After weeks of discussion about what to do with street signs along Ybor City's main thoroughfare, the city has produced 13 new signs calling the roadway La Septima.
Just one problem: That's not the wording decided on by the Tampa City Council.
The signs currently on the roadway say Seventh Avenue and La Sétima. The council agreed last week to create street signs sporting all three names: Seventh Avenue, La Sétima and La Séptima.
The new signs, which can be found at the city's transportation department, don't say La Sétima and are missing the accent in Séptima.
The city created the misspelled signs at its in-house sign shop, which creates all the standard street signs within the citym, according to city spokeswoman Ali Glisson.
It was an honest mistake made by city staff trying to be proactive, and the signs will be corrected and used, city officials said.
"Again, this was done at our in-house sign shop so the correction is more easily remedied at minimal cost to taxpayers," Glisson said in an email to The Tampa Tribune.
The incorrect signs follow weeks of debate and confusion about what names to put on the street signs.
Councilwoman Lisa Montelione, who voted last week not to change the signs from their current form because of concerns over cost, was displeased by the error.

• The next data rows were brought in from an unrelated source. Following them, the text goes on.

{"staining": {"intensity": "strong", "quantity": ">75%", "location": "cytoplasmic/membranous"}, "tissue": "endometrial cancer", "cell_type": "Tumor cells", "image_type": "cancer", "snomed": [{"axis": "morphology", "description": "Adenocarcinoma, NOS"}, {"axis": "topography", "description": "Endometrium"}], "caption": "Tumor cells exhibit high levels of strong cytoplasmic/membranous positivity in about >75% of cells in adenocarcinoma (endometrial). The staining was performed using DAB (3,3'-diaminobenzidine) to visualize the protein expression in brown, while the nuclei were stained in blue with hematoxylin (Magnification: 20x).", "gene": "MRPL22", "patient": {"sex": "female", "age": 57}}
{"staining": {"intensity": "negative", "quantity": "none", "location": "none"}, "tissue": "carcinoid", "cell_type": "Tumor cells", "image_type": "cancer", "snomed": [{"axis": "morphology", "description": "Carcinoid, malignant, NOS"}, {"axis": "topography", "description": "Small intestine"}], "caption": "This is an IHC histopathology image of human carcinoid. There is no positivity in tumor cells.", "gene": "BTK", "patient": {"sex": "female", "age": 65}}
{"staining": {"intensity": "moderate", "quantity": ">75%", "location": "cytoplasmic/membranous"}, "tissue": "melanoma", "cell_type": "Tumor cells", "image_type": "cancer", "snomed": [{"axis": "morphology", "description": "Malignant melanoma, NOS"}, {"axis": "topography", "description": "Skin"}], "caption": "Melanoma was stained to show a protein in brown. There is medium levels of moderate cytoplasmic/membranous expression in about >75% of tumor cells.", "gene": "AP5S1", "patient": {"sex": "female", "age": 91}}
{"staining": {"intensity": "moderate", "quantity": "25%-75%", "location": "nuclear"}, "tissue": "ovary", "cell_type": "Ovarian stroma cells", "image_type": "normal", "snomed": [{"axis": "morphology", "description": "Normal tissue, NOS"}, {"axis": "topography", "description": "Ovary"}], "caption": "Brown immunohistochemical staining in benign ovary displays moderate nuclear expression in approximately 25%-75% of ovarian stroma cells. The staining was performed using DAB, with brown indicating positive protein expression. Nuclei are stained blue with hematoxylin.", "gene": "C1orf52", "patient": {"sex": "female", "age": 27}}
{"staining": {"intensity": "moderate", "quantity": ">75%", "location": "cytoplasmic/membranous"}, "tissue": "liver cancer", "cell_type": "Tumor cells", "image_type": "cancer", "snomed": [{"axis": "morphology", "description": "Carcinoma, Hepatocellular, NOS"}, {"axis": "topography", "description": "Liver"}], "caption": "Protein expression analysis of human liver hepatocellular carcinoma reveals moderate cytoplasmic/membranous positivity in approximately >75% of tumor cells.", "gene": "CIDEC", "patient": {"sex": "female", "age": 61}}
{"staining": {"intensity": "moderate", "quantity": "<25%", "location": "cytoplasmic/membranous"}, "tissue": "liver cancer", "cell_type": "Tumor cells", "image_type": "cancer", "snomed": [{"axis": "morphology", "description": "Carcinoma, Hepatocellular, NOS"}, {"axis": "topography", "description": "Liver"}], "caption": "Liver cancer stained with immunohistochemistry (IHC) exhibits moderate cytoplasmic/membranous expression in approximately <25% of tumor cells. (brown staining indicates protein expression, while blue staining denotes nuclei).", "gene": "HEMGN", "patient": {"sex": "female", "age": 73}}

But, she said, "Mistakes in an organization as big as the city of Tampa and any corporation happen.''
The discussion about what to do with street signs began when a contingent of Ybor residents argued that a nod to the historic neighborhood's Spanish roots, "La Sétima," on Seventh Avenue signs is a misspelling. The mistake, they said, would invite ridicule from thousands of Spanish speakers coming here for the Republican National Convention in August.
They lobbied city leaders to change the signs to what they say is the correct translation of Seventh: "Séptima."
In May the city's Community Redevelopment Agency, which is comprised of council members, recommended the signs be changed to Séptima.
But council members voted against their own recommendation and voted for the option of using all three names.
When the council discussed the item in June, there was resistance from many residents who argued the existing signs reflect neighborhood history and should remain. They said Sétima and Séptima are both correct spellings.
Councilwoman Yvonne Capin floated the idea of including Seventh, Sétima and Séptima on the signs.